Document segment:

- Welcome sign
- Flagtown Location in Somerset County Flagtown Location in New Jersey Flagtown Location in the United States
- Coordinates: 40°31′01″N 74°41′04″W﻿ / ﻿40.51694°N 74.68444°W
- Country: United States
- State: New Jersey
- County: Somerset
- Township: Hillsborough

Area
- • Total: 1.72 sq mi (4.45 km^{2})
- • Land: 1.71 sq mi (4.42 km^{2})
- • Water: 0.012 sq mi (0.03 km^{2})

Population (2020)
- • Total: 1,070
- • Density: 626.6/sq mi (241.93/km^{2})
- Time zone: UTC−05:00 (Eastern (EST))
- • Summer (DST): UTC−04:00 (Eastern (EDT))
- FIPS code: 34-23610

= Flagtown, New Jersey =

Populated place in Somerset County, New Jersey, US

Flagtown is an unincorporated community and census-designated place located within Hillsborough Township, in Somerset County, in the U.S. state of New Jersey.

As of the 2020 census, Flagtown had a population of 1,070.
==History==
In 1850 prior to any railroads coming through the area a Somerset County map refers to the area as Flaggtown. Later in 1873 the South Branch Railroad cut through the area just north of the present Lehigh Valley Railroad line and the Easton and Amboy Railroad was built (currently the Lehigh Valley Railroad line that is still active). The area to the north of the railroads was referred to as Flaggtown Station while the area to the south maintained the name Flaggtown. At this point only one train station was marked on the map west of South Branch road between the two rail lines. Finally by 1891 Flaggtown Station is no longer indicated on any maps and Flaggtown is consistently printed as Flagtown on maps. By 1891 two train stations are indicated on USGS maps, one for each line, both just west of South Branch Road. No remains of either station exist today. The name change was initiated by the US Post Office dealing with the confusion of having a Flaggtown next to Flaggtown Station. On January 28th 1878 Flaggtown was renamed Frankfort and Flagtown Station became Flagtown. It's not clear why the "g" was dropped.

What is required:
Reproduce verbatim the stretch of the Flagtown article from "Populated place in" through "population of 1,070.". The items after this point play no part in what you are asked to do.

Provided records:
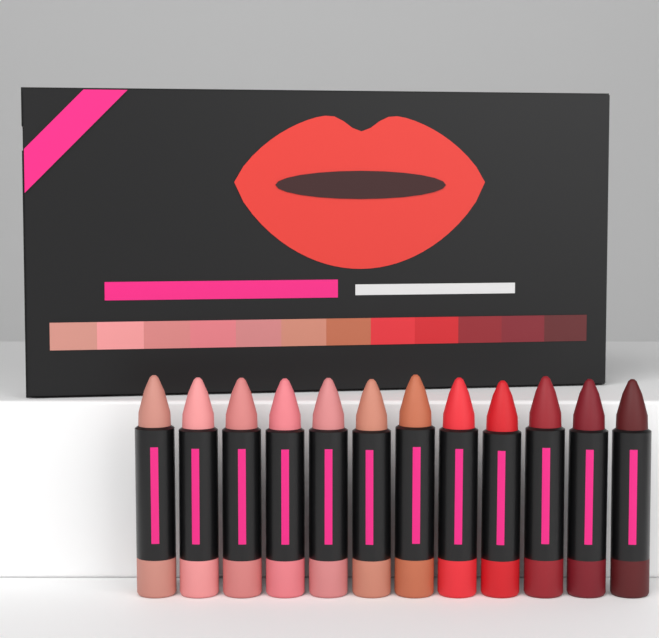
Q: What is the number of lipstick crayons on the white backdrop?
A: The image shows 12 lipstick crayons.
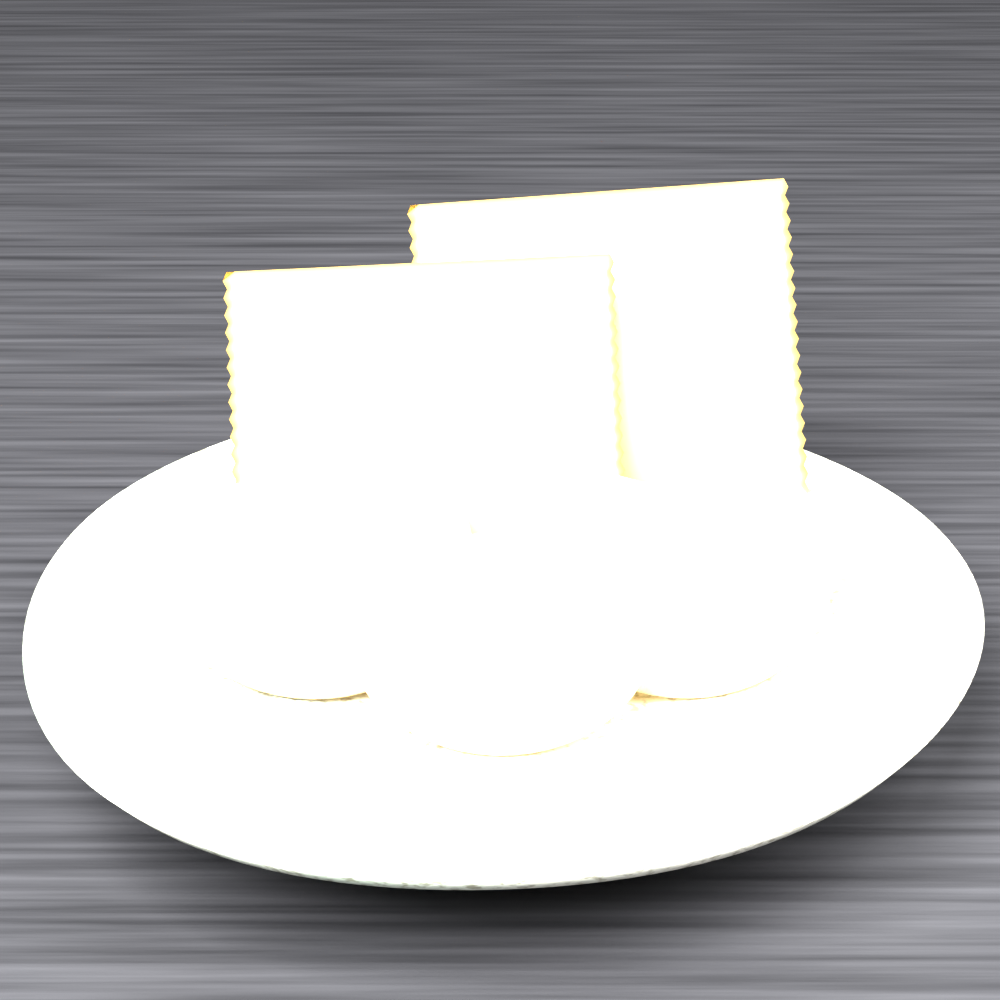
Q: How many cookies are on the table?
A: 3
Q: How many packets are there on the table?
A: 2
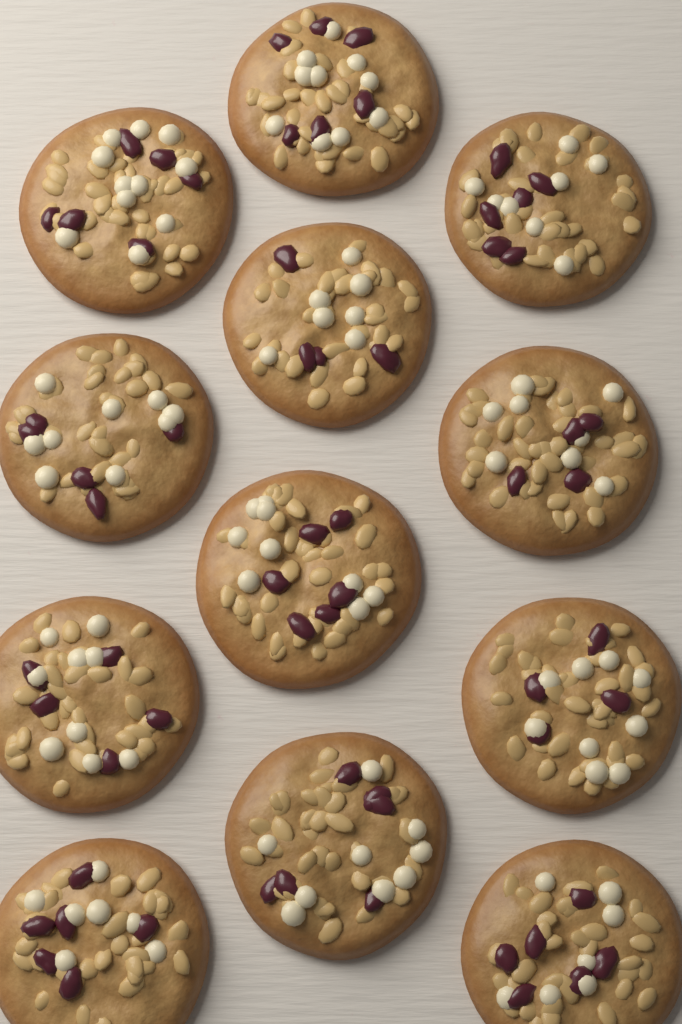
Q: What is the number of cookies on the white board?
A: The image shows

Exercise result:
Populated place in Somerset County, New Jersey, US

Flagtown is an unincorporated community and census-designated place located within Hillsborough Township, in Somerset County, in the U.S. state of New Jersey.

As of the 2020 census, Flagtown had a population of 1,070.